What this task involves:
Retype the listing below without changing anything.

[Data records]
────────────────
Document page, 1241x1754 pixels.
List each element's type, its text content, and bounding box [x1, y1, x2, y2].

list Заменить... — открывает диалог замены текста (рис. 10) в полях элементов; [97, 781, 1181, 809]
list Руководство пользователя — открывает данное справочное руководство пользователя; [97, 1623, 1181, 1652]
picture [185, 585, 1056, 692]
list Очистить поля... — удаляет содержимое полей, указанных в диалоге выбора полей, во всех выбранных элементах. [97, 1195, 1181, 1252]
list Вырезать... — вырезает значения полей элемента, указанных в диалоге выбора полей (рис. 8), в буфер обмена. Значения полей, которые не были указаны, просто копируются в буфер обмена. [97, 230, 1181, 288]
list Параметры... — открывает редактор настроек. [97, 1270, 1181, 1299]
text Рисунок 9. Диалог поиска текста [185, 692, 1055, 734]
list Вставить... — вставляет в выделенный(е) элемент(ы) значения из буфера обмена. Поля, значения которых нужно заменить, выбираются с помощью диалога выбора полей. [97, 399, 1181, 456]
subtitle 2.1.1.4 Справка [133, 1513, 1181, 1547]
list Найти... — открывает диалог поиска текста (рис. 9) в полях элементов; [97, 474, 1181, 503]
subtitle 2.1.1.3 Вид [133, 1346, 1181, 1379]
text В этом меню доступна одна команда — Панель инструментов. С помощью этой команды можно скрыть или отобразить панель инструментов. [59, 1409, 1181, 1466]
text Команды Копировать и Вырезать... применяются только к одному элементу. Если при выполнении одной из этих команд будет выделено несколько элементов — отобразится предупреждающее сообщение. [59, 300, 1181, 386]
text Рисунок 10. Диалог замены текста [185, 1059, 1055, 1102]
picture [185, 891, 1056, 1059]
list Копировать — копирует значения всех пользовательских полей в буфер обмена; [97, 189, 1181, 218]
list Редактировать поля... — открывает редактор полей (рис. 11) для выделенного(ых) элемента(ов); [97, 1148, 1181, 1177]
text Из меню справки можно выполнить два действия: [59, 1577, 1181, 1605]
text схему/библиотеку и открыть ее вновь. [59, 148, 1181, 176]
────────────────
Solved problem:
Document page, 1241x1754 pixels.
List each element's type, its text content, and bounding box [x1, y1, x2, y2].

list Заменить... — открывает диалог замены текста (рис. 10) в полях элементов; [97, 781, 1181, 809]
list Руководство пользователя — открывает данное справочное руководство пользователя; [97, 1623, 1181, 1652]
picture [185, 585, 1056, 692]
list Очистить поля... — удаляет содержимое полей, указанных в диалоге выбора полей, во всех выбранных элементах. [97, 1195, 1181, 1252]
list Вырезать... — вырезает значения полей элемента, указанных в диалоге выбора полей (рис. 8), в буфер обмена. Значения полей, которые не были указаны, просто копируются в буфер обмена. [97, 230, 1181, 288]
list Параметры... — открывает редактор настроек. [97, 1270, 1181, 1299]
text Рисунок 9. Диалог поиска текста [185, 692, 1055, 734]
list Вставить... — вставляет в выделенный(е) элемент(ы) значения из буфера обмена. Поля, значения которых нужно заменить, выбираются с помощью диалога выбора полей. [97, 399, 1181, 456]
subtitle 2.1.1.4 Справка [133, 1513, 1181, 1547]
list Найти... — открывает диалог поиска текста (рис. 9) в полях элементов; [97, 474, 1181, 503]
subtitle 2.1.1.3 Вид [133, 1346, 1181, 1379]
text В этом меню доступна одна команда — Панель инструментов. С помощью этой команды можно скрыть или отобразить панель инструментов. [59, 1409, 1181, 1466]
text Команды Копировать и Вырезать... применяются только к одному элементу. Если при выполнении одной из этих команд будет выделено несколько элементов — отобразится предупреждающее сообщение. [59, 300, 1181, 386]
text Рисунок 10. Диалог замены текста [185, 1059, 1055, 1102]
picture [185, 891, 1056, 1059]
list Копировать — копирует значения всех пользовательских полей в буфер обмена; [97, 189, 1181, 218]
list Редактировать поля... — открывает редактор полей (рис. 11) для выделенного(ых) элемента(ов); [97, 1148, 1181, 1177]
text Из меню справки можно выполнить два действия: [59, 1577, 1181, 1605]
text схему/библиотеку и открыть ее вновь. [59, 148, 1181, 176]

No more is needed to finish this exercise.